De Grauwe apresenta como uma possível resposta a situação do nosso país à partida (pré-Covid-19) que era de um já enorme endividamento (Portugal terminou 2019 com uma dívida pública de 117.7% do PIB, o 3º pior estado da União Europeia apenas à frente de Grécia e Itália).

O governo português, provavelmente mais do que a maioria dos outros países da UE, esteve mais preocupado (e pressionado por Bruxelas e pelas agências de rating) com as contas públicas e em conter o crescente défice orçamental resultante da pandemia.
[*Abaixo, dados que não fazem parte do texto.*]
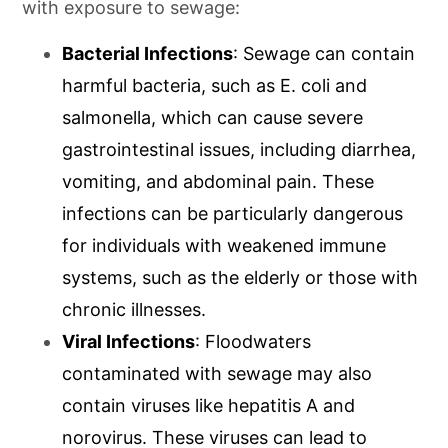
with exposure to sewage:
Bacterial Infections
: Sewage can contain
harmful bacteria, such as E. coli and
salmonella, which can cause severe
gastrointestinal issues, including diarrhea,
vomiting, and abdominal pain. These
infections can be particularly dangerous
for individuals with weakened immune
systems, such as the elderly or those with
chronic illnesses.
Viral Infections
: Floodwaters
contaminated with sewage may also
contain viruses like hepatitis A and
norovirus. These viruses can lead to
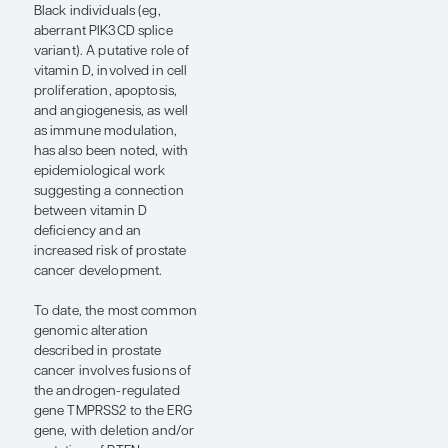
example, some studies
suggest that, despite the
differences that may exist
between certain epigenetic
and genetic profiles,
observed outcome
disparities still reflect
structural and social
inequities (eg, access to
care, frequency of care,
and quality of care). I think
that this serves to
underscore that biologic
and genomic differences
alone are not going to
explain a given disease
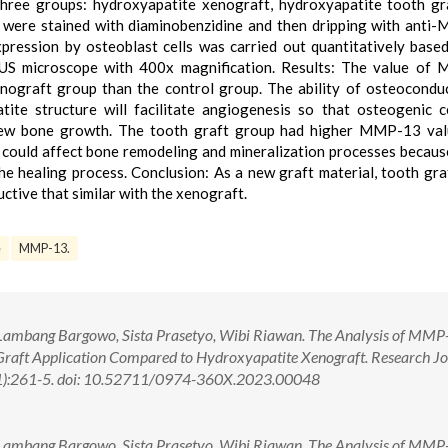
hree groups: hydroxyapatite xenograft, hydroxyapatite tooth gr
ns were stained with diaminobenzidine and then dripping with ant
ession by osteoblast cells was carried out quantitatively base
US microscope with 400x magnification. Results: The value of
nograft group than the control group. The ability of osteocondu
te structure will facilitate angiogenesis so that osteogenic c
 new bone growth. The tooth graft group had higher MMP-13 val
l could affect bone remodeling and mineralization processes becaus
the healing process. Conclusion: As a new graft material, tooth gra
ctive that similar with the xenograft.
e
MMP-13.
 Lambang Bargowo, Sista Prasetyo, Wibi Riawan. The Analysis of MMP
Graft Application Compared to Hydroxyapatite Xenograft. Research Jo
1):261-5. doi: 10.52711/0974-360X.2023.00048
 Lambang Bargowo, Sista Prasetyo, Wibi Riawan. The Analysis of MMP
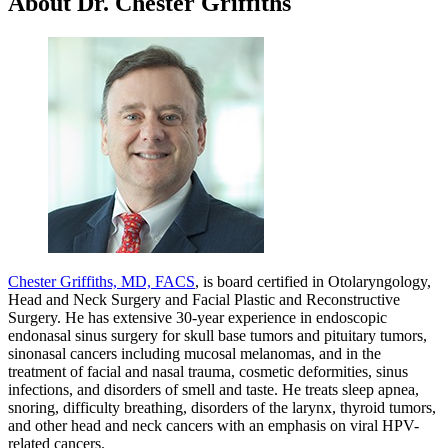
About Dr. Chester Griffiths
Chester Griffiths, MD, FACS
, is board certified in Otolaryngology,
Head and Neck Surgery and Facial Plastic and Reconstructive
Surgery. He has extensive 30-year experience in endoscopic
endonasal sinus surgery for skull base tumors and pituitary tumors,
sinonasal cancers including mucosal melanomas, and in the
treatment of facial and nasal trauma, cosmetic deformities, sinus
infections, and disorders of smell and taste. He treats sleep apnea,
snoring, difficulty breathing, disorders of the larynx, thyroid tumors,
and other head and neck cancers with an emphasis on viral HPV-
related cancers.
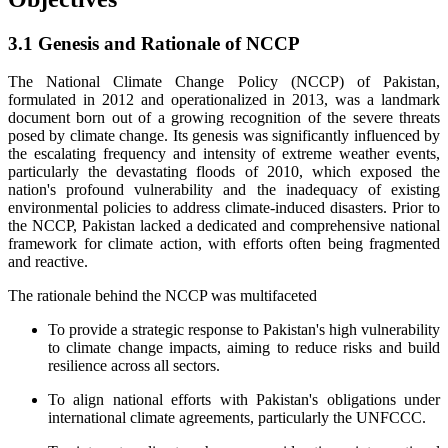
3.1 Genesis and Rationale of NCCP
The National Climate Change Policy (NCCP) of Pakistan,
formulated in 2012 and operationalized in 2013, was a landmark
document born out of a growing recognition of the severe threats
posed by climate change. Its genesis was significantly influenced by
the escalating frequency and intensity of extreme weather events,
particularly the devastating floods of 2010, which exposed the
nation's profound vulnerability and the inadequacy of existing
environmental policies to address climate-induced disasters. Prior to
the NCCP, Pakistan lacked a dedicated and comprehensive national
framework for climate action, with efforts often being fragmented
and reactive.
The rationale behind the NCCP was multifaceted
To provide a strategic response to Pakistan's high vulnerability
to climate change impacts, aiming to reduce risks and build
resilience across all sectors.
To align national efforts with Pakistan's obligations under
international climate agreements, particularly the UNFCCC.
Isto levou a, apesar das declarações públicas e das promessas realizadas, a implementação de uma política de contenção dos gastos, com o objetivo de evitar uma nova escalada dos níveis de dívida, o que De Grauwe designou por “fear of debt”.

 

Terá sido esta a escolha certa?

De Grauwe conclui que será difícil responder a esta pergunta, especialmente porque os efeitos da pandemia ainda não foram totalmente identificados nem estão terminados . No entanto, uma evidência empírica pode ser já retirada: esta crise permitiu a Portugal aproximar-se, em termos de métricas de endividamento, da média da zona euro. Contudo, isto ocorreu devido ao pior comportamento relativo das outras economias europeias (e não pela boa performance da economia nacional, como seria desejado!). ​Nota para o facto de que França poderá, em 2024, ultrapassar Portugal, no ranking dos países com piores rácios divida pública sobre PIB.

 

 

Mas, em suma, com o crescimento dos níveis de dívida na generalidade dos países europeus e o problema de excesso de endividamento que será deixado às próximas gerações irá certamente dominar as atenções políticas na Europa nos próximos anos.

O tema da união e solidariedade fiscal é complexo e divide os países da EU mas o recurso crescente a emissões conjuntas como o SURE (programa europeu de financiamento dos custos com as medidas de apoio ao emprego decorrentes da atual crise pandémica), ou até soluções mais radicais, irão certamente potenciar as discussões sobre o aprofundamento da união económica e monetária na UE nos próximos anos!